Papandreou did not have the strength and resolve to oppose the European Union senatorial class. Will Syriza leaders be able to fulfill the tribunal “spanner-in-the-works” mandate that the Greek people have given them? The current situation is complex. Greece is a vulnerable country, with its GDP being less than 2 percent of the GDP of the eurozone; its negotiating power is small. Moreover, the eurozone has been designed in such a way as to minimize any kind of plebeian interference with the economic policies decided by the senatorial class. If Greece is forced out of the eurozone, the senatorial class will have to take responsibility for the unpredictable impact that a Grexit will have on the global economy and the geopolitical situation. But if Greece remains a member of the eurozone and the austerity demanded by its creditors persists, the destruction is likely to continue, and the desperation and anger of the Greek people will not subside.

In the ancient world, “democracy” did not mean free elections; it meant “rule of the many,” as opposed to “rule of the few.” The contrast, as Aristotle pointed out, was between the few super-wealthy and the many who did not belong to the super-wealthy elite. A democracy was thought to be a regime where the political decisions were, in some real sense, in the hands of what we now call the 99%, and not in the hands of the 1%.

Many of those belonging to the 99% in Greece were able to put aside differences and disagreements, and unite behind Syriza in order to fight a common enemy. They moved from occupying the squares to attempting to occupy, by means of tribunes of the people, the institutions that serve the interests of the senatorial class. In contemporary electoral democracies the real political power is in the hands of the 1%. For all intents and purposes, these democracies are oligarchies.
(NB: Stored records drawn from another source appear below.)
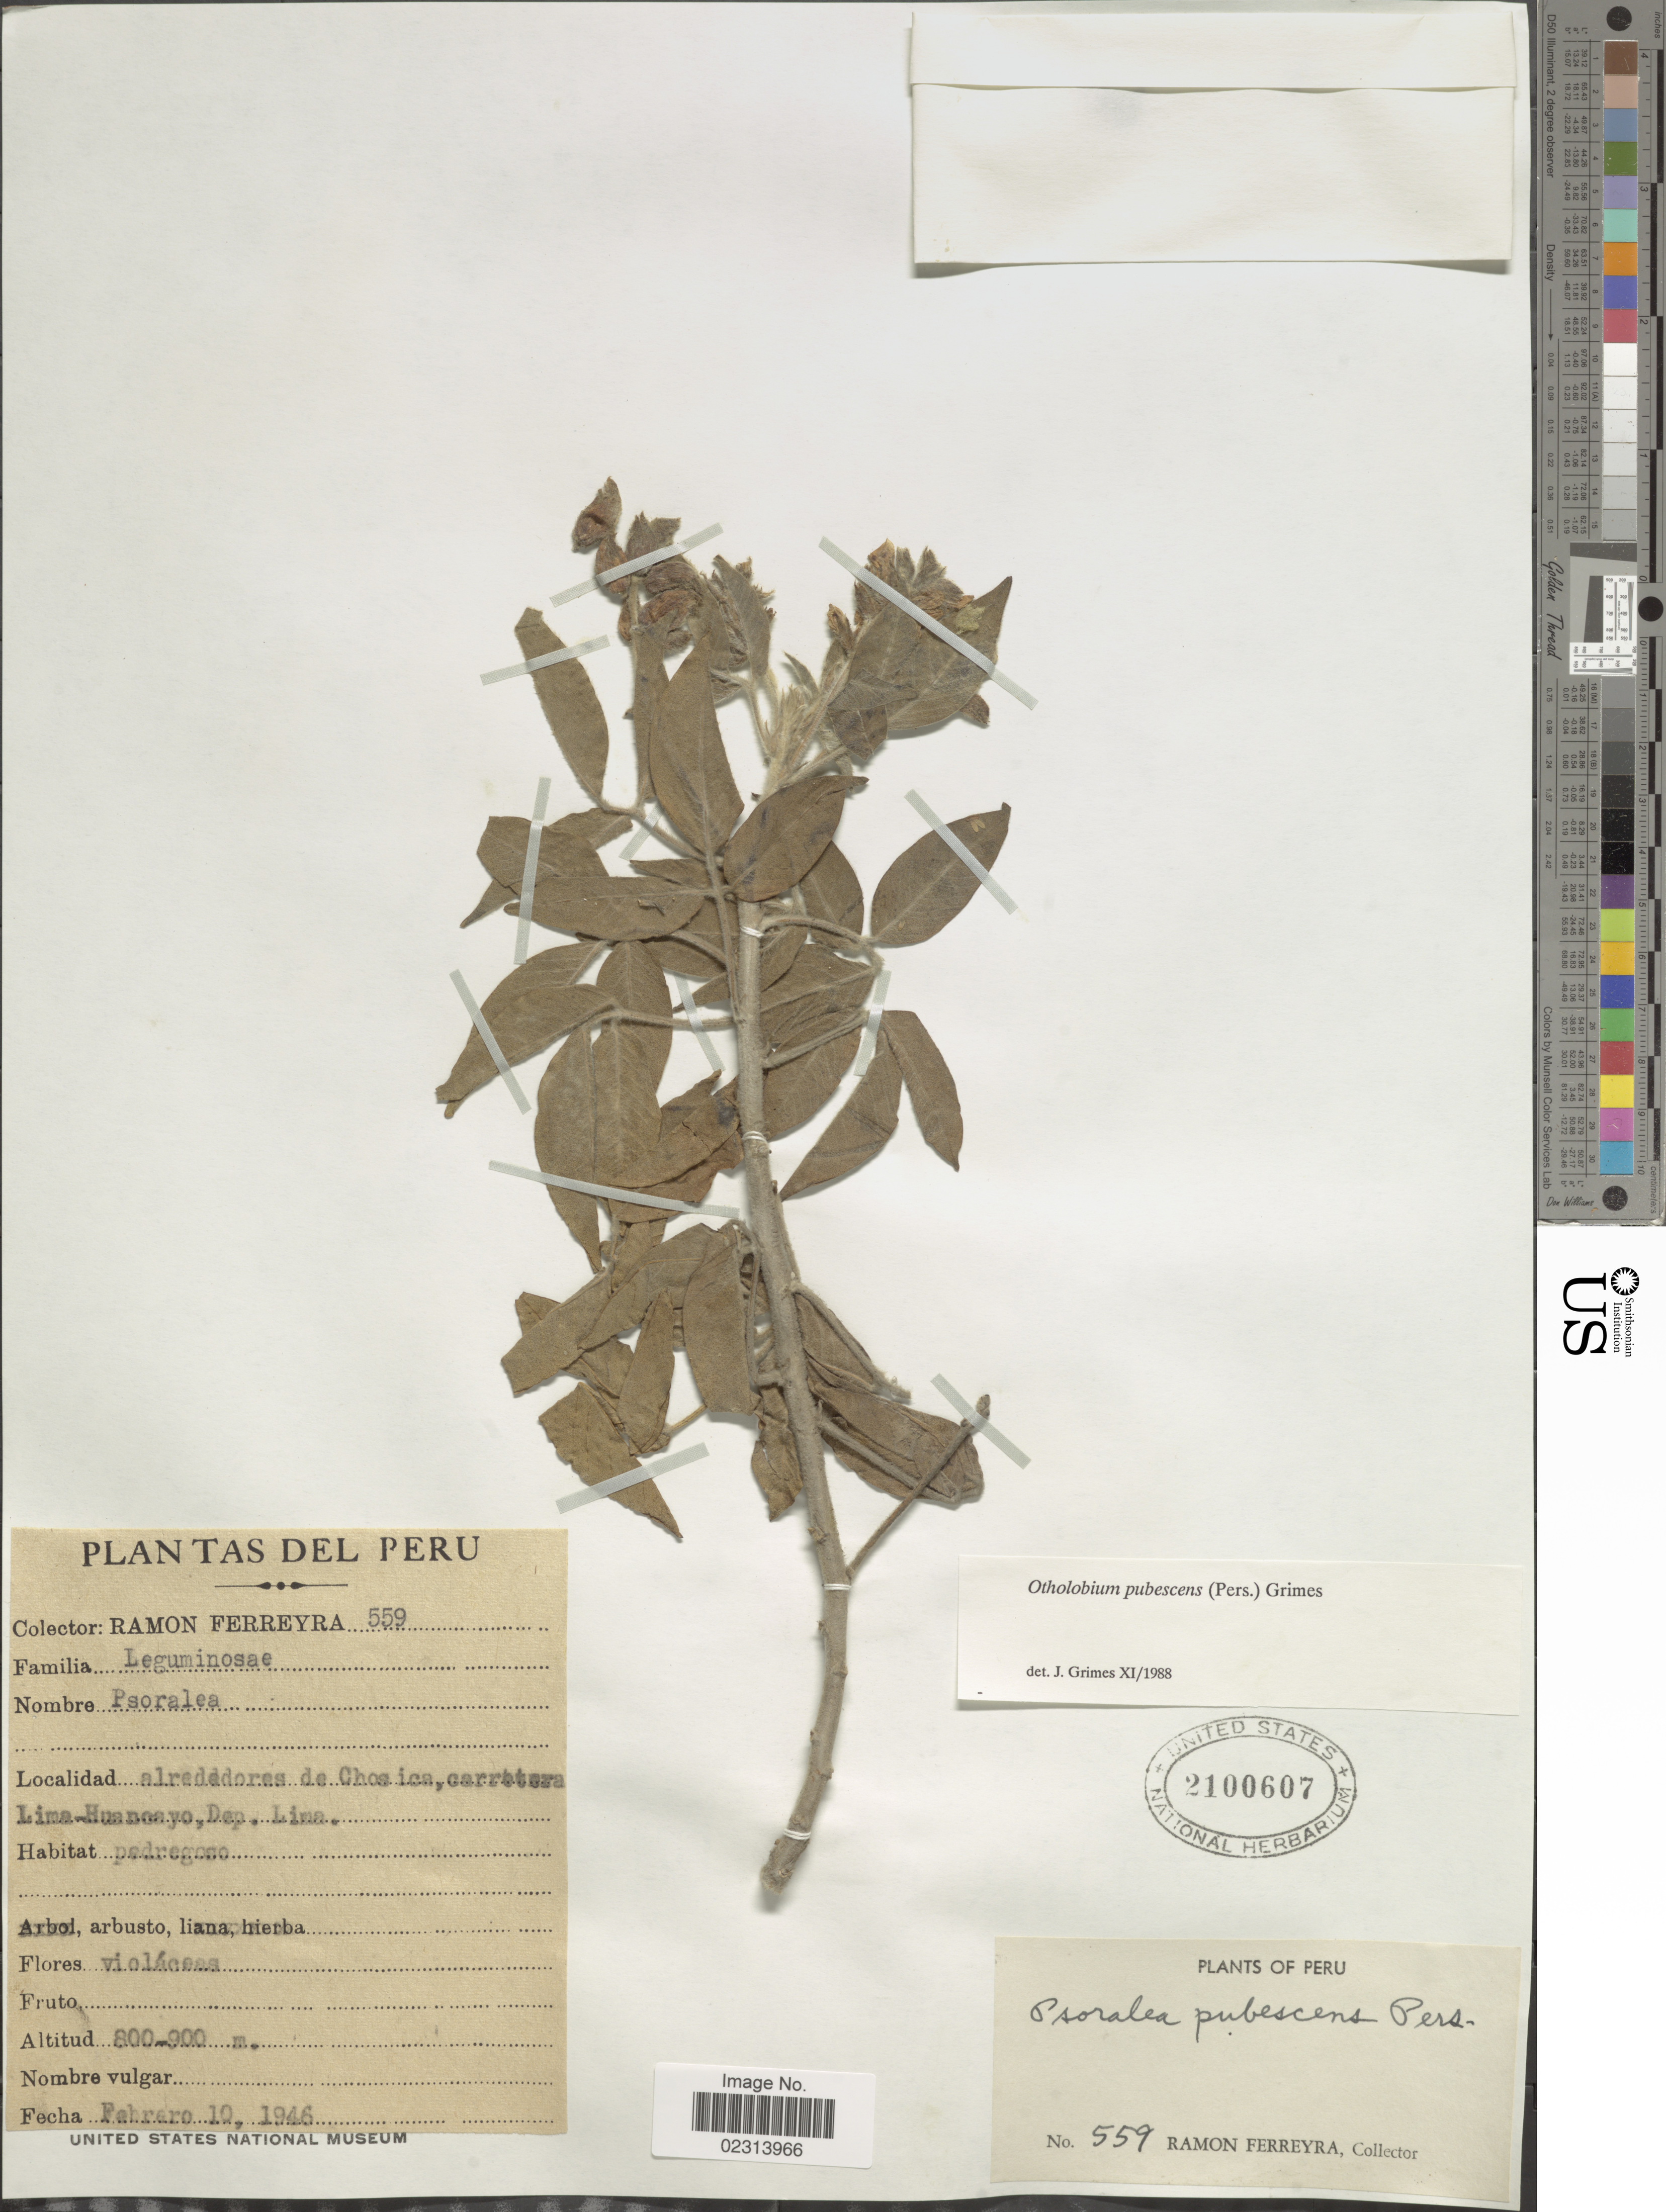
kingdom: Plantae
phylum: Tracheophyta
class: Magnoliopsida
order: Fabales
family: Fabaceae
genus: Otholobium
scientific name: Otholobium pubescens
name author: (Poir.) J.W. Grimes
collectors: R. A. Ferreyra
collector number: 559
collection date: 1946-02-10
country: Peru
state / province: Lima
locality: Alrededores de Chosica, carretera Lima-Huancayo, Dep. Lima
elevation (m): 800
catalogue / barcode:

What can the 99% do to change this? The message sent by the Greek people is a powerful one: European democracy needs tribunes of the people, willing to represent and protect the interests of all those who are not members of the senatorial class. The battle of the Greek people is a battle against those who have transformed the European Union into an oligarchy. It is therefore a battle for the 99% in both Greece and across all of Europe.